Brief: Find every line in the entries that holds the string "Studia" and report it.

Data in this exercise:
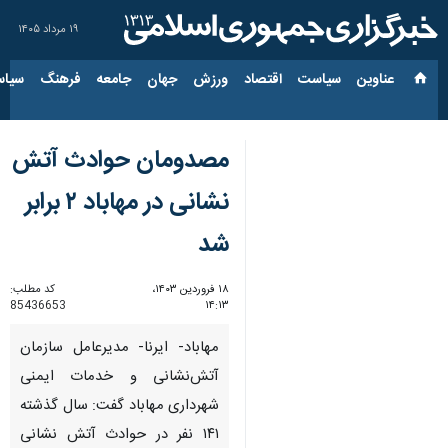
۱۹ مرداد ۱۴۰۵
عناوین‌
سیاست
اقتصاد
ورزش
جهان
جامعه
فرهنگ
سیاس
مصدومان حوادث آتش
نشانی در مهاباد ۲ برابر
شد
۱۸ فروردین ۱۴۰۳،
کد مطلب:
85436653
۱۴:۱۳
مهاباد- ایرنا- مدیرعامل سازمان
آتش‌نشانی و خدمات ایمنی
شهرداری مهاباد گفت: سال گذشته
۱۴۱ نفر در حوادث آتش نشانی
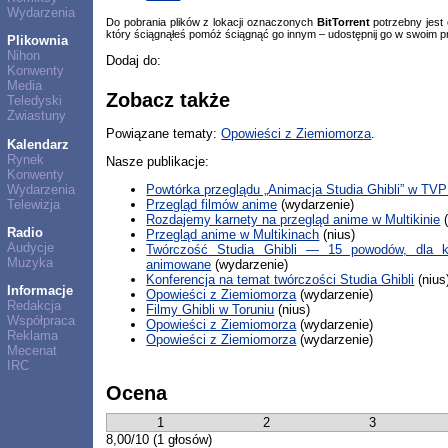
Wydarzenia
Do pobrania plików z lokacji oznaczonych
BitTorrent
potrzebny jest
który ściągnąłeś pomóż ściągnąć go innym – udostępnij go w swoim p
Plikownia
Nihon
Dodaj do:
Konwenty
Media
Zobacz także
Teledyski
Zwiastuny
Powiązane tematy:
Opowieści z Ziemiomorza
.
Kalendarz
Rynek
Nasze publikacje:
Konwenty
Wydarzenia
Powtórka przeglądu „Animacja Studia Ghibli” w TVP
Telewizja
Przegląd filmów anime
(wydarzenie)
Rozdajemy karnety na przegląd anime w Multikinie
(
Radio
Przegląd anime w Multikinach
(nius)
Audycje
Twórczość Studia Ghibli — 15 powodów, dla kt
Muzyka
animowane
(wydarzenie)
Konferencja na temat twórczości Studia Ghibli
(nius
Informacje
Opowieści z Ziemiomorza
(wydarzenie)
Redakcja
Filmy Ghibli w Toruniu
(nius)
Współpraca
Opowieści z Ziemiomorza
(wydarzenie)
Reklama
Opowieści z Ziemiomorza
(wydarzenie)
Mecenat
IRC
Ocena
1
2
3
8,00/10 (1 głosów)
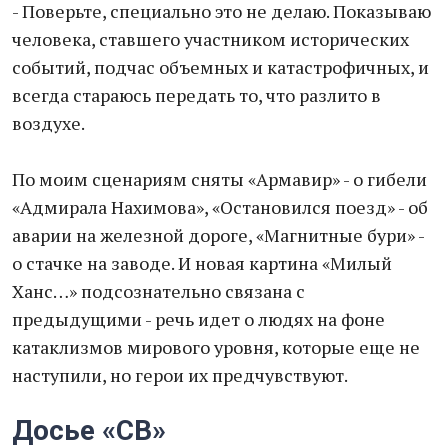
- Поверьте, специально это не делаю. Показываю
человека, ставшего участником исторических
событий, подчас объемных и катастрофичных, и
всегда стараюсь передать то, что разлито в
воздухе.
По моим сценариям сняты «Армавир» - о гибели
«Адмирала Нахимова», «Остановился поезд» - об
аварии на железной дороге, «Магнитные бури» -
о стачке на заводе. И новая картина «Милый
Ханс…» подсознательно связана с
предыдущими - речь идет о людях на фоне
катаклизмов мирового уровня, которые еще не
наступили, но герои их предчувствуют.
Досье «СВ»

...

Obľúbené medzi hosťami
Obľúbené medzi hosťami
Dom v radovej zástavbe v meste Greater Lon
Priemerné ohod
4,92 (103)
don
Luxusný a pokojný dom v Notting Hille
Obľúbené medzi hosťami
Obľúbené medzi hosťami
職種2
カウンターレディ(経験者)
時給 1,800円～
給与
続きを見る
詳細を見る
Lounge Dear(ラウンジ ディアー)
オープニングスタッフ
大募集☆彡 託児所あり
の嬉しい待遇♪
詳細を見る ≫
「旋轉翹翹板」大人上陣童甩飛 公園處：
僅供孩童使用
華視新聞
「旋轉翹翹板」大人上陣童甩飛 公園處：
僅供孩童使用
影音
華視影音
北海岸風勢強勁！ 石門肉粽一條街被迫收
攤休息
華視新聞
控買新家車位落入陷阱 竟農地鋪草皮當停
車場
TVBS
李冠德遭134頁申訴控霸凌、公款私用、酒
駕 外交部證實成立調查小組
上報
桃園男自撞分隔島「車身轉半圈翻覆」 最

...

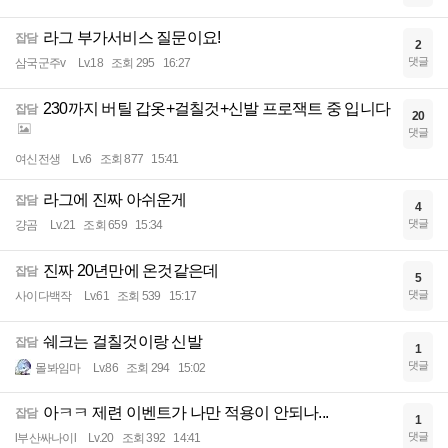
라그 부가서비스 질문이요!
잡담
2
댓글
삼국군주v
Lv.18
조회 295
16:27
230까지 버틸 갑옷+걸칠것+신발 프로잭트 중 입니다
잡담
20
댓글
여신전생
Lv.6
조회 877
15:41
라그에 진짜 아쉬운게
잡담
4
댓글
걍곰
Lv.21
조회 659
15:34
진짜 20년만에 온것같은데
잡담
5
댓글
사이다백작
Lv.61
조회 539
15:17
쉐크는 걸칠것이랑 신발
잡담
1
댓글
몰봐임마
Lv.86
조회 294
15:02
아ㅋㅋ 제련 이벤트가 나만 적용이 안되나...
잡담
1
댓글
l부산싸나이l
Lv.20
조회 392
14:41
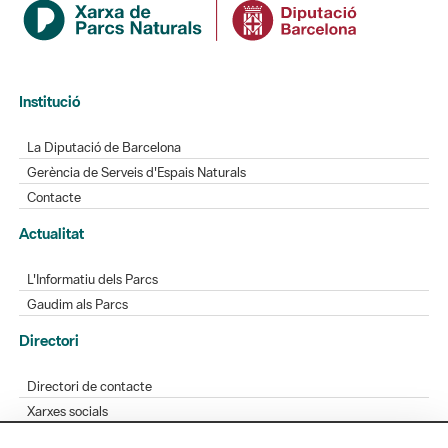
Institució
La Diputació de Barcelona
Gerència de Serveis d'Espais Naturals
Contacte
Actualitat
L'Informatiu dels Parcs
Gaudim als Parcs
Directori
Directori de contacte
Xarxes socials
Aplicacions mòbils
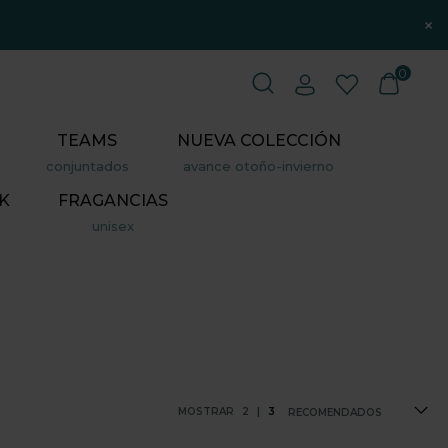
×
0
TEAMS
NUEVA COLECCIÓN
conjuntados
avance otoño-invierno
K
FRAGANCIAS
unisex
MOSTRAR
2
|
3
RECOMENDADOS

Task result:
Powtórka przeglądu „Animacja Studia Ghibli” w TVP
Twórczość Studia Ghibli — 15 powodów, dla kt
Konferencja na temat twórczości Studia Ghibli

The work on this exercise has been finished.